→ **EXERCISE BRIEF**
Retype every line of text in the data below, character for character, and leave the pictures out of your answer.

→ **EXCERPTED RECORDS**
++++++
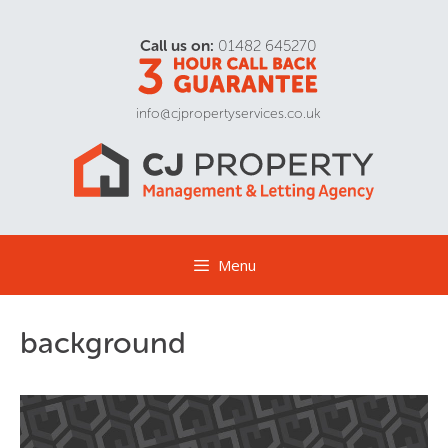
Call us on:
01482 645270
info@cjpropertyservices.co.uk
Menu
background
++++++
→ **SOLUTION BELOW**
Call us on:
01482 645270
info@cjpropertyservices.co.uk
Menu
background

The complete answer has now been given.